Is the energy of an orbital dependent on temperature?
Maybe this is due to ignoring the effects of temperature when deriving the Hamiltonian.
How are you defining heat at the quantum level? The Schrodinger equation describes how objects behave at the quantum level and heat describes a form energy which is transferred between objects of different temperatures. Temperature is a macroscopic quantity and not microscopic. The equation above describes the energy of electrons in a specific shell and these electrons can change energy by the absorption or emission of photons, and photons do not possess temperature.
No sources I have seen mention any assumptions about temperature.
For exactly those reasons.
Are electron orbital energies dependent on temperature in spite of this common equation?
No they are not.
If you have hydrogen gas heated to near ionization then it should take less than 13.6 eV to remove an electron.
No. Heating hydrogen will not cause the absorption of photons which is needed to ionise hydrogen (other methods for ionisation of atoms exist, but I’m speaking in the context of this question). Moreover, the hydrogen will be ionised upon the absorption of photon with this energy and not any less. This is the crux of the term energy and other quantities are quantised at a microscopic level which gave rise to quantum mechanics.
Is it 13.6 eV no matter what temperature it is or is there a temperature dependency?
Once again temperature is not relevant here. For ionisation to occur, a photon must be absorbed (there are other ways to ionise atoms too). So to answer your question, there is no such dependence.
In addition to @Dr jh's answer, I would like to add that the effect of temperature on the spectra of atoms is part of what is known as as Doppler broadening of the lines.
In atomic physics, Doppler broadening is the broadening of spectral lines due to the Doppler effect caused by a distribution of velocities of atoms or molecules. Different velocities of the emitting particles result in different Doppler shifts, the cumulative effect of which is the line broadening. This resulting line profile is known as a Doppler profile. A particular case is the thermal Doppler broadening due to the thermal motion of the particles. Then, the broadening depends only on the frequency of the spectral line, the mass of the emitting particles, and their temperature, and therefore can be used for inferring the temperature of an emitting body.
Italics mine
I think this question belies a misunderstanding of the nature of temperature.

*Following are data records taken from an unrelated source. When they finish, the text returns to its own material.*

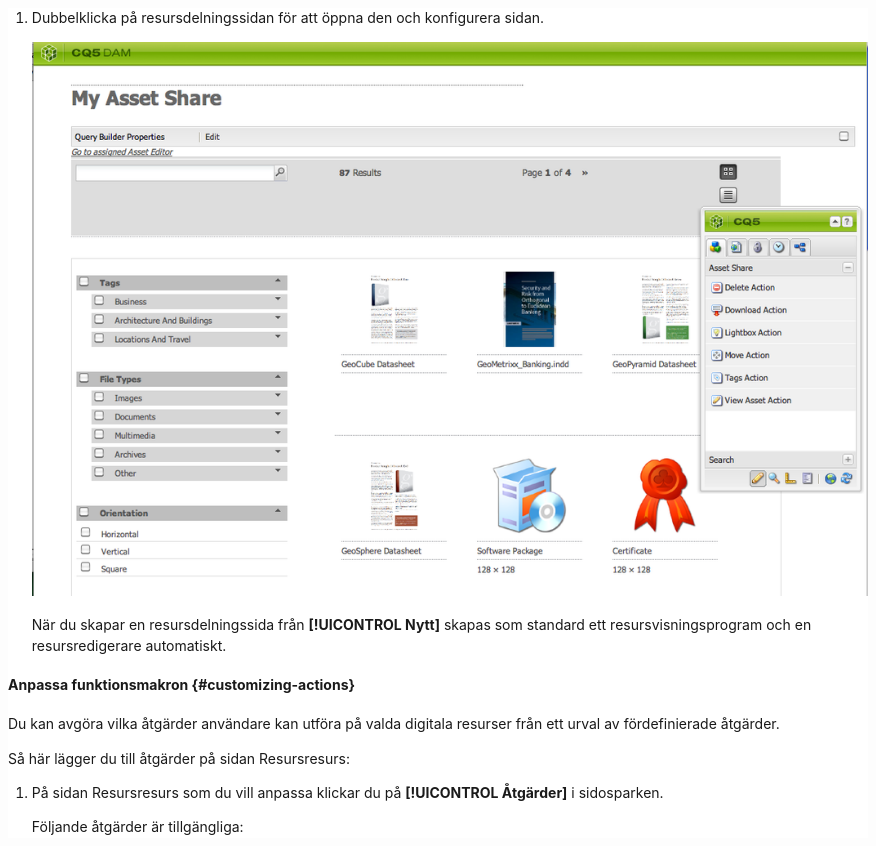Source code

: 1. Dubbelklicka på resursdelningssidan för att öppna den och konfigurera sidan.

   ![screen_shot_2012-04-19at24114pm](assets/screen_shot_2012-04-19at24114pm.png)

   När du skapar en resursdelningssida från **[!UICONTROL Nytt]** skapas som standard ett resursvisningsprogram och en resursredigerare automatiskt.

#### Anpassa funktionsmakron {#customizing-actions}

Du kan avgöra vilka åtgärder användare kan utföra på valda digitala resurser från ett urval av fördefinierade åtgärder.

Så här lägger du till åtgärder på sidan Resursresurs:

1. På sidan Resursresurs som du vill anpassa klickar du på **[!UICONTROL Åtgärder]** i sidosparken.

   Följande åtgärder är tillgängliga:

Temperature is not an input to fundamental physical laws, it is something that comes out of the physical laws when applied to a large number of objects. There is no explicit temperature in the Schrödinger equation for a hydrogen atom. The concept of temperature only emerges when you consider the Schrödinger equation for a large number of hydrogen atoms that can exchange energy with each other.
The Schrödinger equation (or Newton's laws or Maxwell's equations) establish the ground rules for how atoms and molecules (or any other objects) behave. However, it's usually difficult to work out what these rules predict for anything more than simple systems. The point of statistical mechanics is to predict the average behavior of a large number of such simple systems under the constraints provided by the ground rules (fundamental physical laws). Temperature is a concept that emerges from the statistics of large number of degrees of freedom that can exchange energy. Again, it is not an input to the Schrödinger equation or Newton's laws, but a consequence of them!